Your objective:
Please copy each line below that contains the word "wymagane".

== Data for analysis

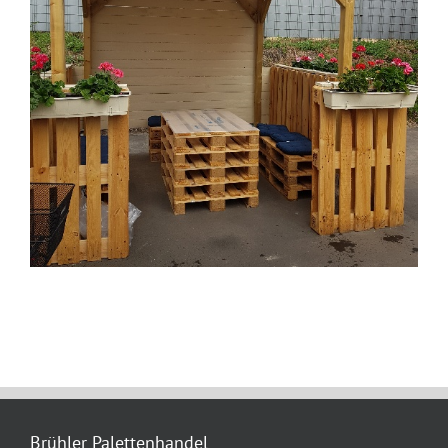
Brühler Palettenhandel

====
== Data for analysis

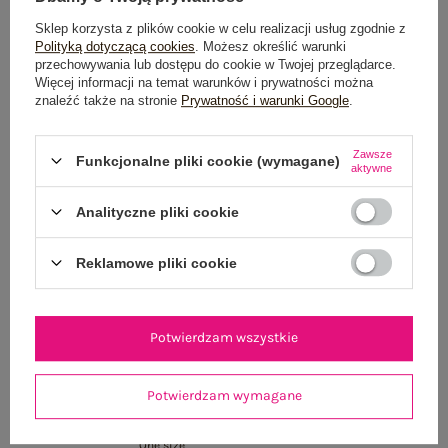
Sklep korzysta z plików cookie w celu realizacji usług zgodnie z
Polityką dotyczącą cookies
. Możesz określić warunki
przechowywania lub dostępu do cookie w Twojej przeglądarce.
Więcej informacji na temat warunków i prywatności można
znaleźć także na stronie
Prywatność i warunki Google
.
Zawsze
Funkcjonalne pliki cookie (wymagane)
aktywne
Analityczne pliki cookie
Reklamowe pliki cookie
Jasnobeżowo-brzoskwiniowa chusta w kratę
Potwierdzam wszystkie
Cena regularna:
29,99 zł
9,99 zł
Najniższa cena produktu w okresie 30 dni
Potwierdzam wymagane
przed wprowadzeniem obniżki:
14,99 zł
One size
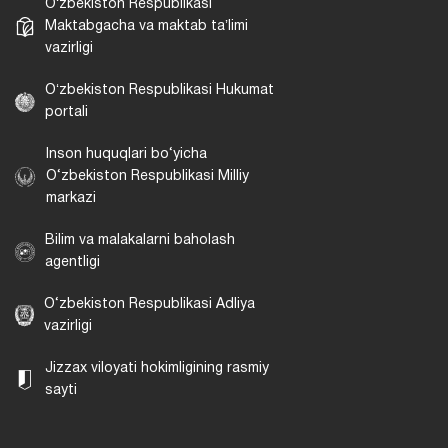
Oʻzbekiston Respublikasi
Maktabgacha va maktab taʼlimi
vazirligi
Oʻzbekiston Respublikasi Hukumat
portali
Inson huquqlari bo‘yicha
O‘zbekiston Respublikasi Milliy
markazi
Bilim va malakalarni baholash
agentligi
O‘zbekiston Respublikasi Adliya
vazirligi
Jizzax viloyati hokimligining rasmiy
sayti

====

Solution to the exercise:
Funkcjonalne pliki cookie (wymagane)
Potwierdzam wymagane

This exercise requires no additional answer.